Le premier essai, par John Dewar, cherche à montrer que, dès les débuts du Collège, on était déjà conscient de certains problèmes de conceptualisation de l’art opérationnel au Canada. Plusieurs idées de Dewar sont encore pertinentes à la transformation des Forces armées canadiennes. La seconde étude, dont l’auteur est Gerald Pratt, illustre à quel point il est difficile d’adopter une doctrine opérationnelle conjointe lorsque les prémisses opérationnelles de plusieurs éléments (aviation, marine, armée) sont différentes. Christopher Kilford, l’auteur suivant, propose une solution à ce problème : il suggère de mettre l’accent sur la création des conditions qui permettent aux forces militaires de préparer des campagnes qui atteignent les meilleurs objectifs possibles, tant au plan militaire que civil. Selon Jonathan Vance, l’auteur du quatrième essai, l’art opérationnel canadien est un art de contribution plutôt que d’action entièrement autonome. Les forces armées doivent se doter d’une base doctrinale solide à propos des tactiques à objectifs stratégiques. James Simms propose au chapitre suivant un modèle fonctionnel de l’art opérationnel, qu’il illustre avec une analyse de la participation canadienne dans une opération de maintien de la paix de l’Organisation des Nations Unies en Afrique ; son modèle présente à l’utilisateur l’avantage de la souplesse opérationnelle dans ses réactions. Le sixième essai, par Craig King, examine l’opération récente en Bosnie-Herzégovine. Il en conclut que les Forces armées canadiennes devront étudier le concept avec soin pour s’assurer de sa juste application en doctrine canadienne. Enfin, Pierre Lessard examine un nouveau modèle de campagne de l’après 11 septembre.

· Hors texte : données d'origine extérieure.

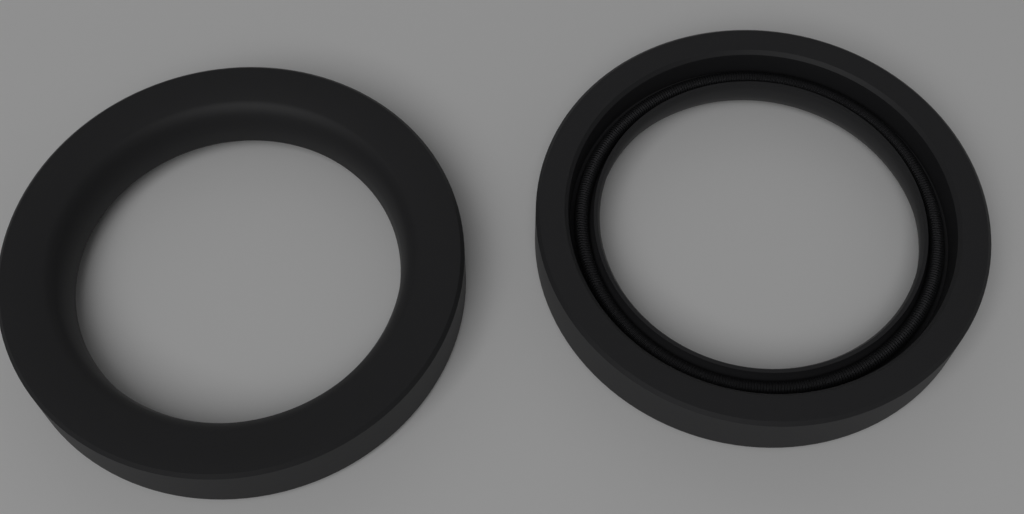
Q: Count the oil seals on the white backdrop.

Pour les Forces armées canadiennes du 21e siècle, ce ne sont pas seulement le matériel et l’équipement qui sont périmés, ce sont aussi la doctrine et l’art opérationnel qui sont obsolètes. L’habitude d’emprunter les grandes idées doctrinales aux Américains et à d’autres nations est en partie responsable de cette situation, bien qu’elle ait contribué à une plus grande interopérabilité. Ce choix n’est pas toujours efficace, puisque la culture militaire canadienne est fondée sur une expérience historique unique et sur l’emploi spécifique fait par le gouvernement canadien de son appareil militaire. Tous les arguments sont donc favorables à un art opérationnel à spécificité canadienne. Bien qu’elle puisse encore se fonder sur la doctrine militaire américaine afin d’assurer l’interopérabilité, la doctrine canadienne doit être assez souple pour être employée par les forces armées dans tous types de mission.

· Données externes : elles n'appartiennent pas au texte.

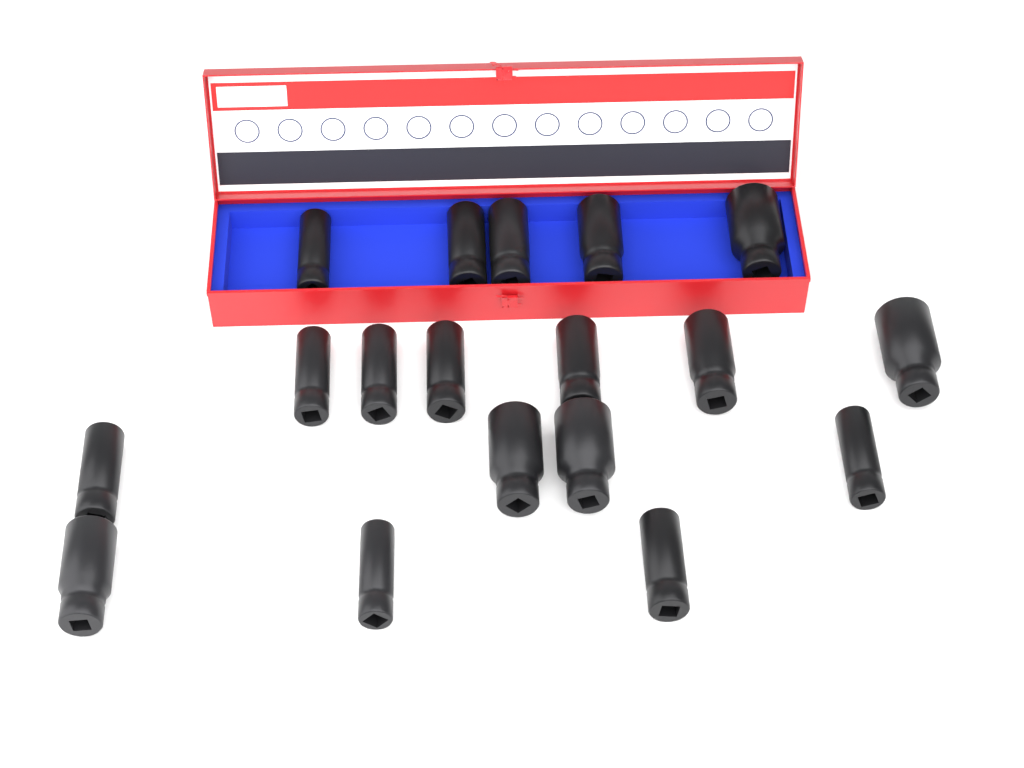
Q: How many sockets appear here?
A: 18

Le présent volume commence à pallier les lacunes évidentes dans l’art opérationnel au Canada, un sujet qui est encore loin d’être épuisé et qui continue d’être dominé par les écrits étrangers. Il s’inscrit dans une volonté de renouvellement des Forces armées canadiennes, mais cherche aussi à promouvoir une discussion animée sur l’allure que prendrait un art aux caractéristiques spécifiquement canadiennes. Mais pour le milieu universitaire, et ce malgré le décès de nombreux soldats ces derniers mois, cela paraît ambitieux, sinon peu probable. Ici, tous les auteurs sauf un sont des militaires de carrière. Ce sont plutôt à leurs collègues que ce volume est destiné.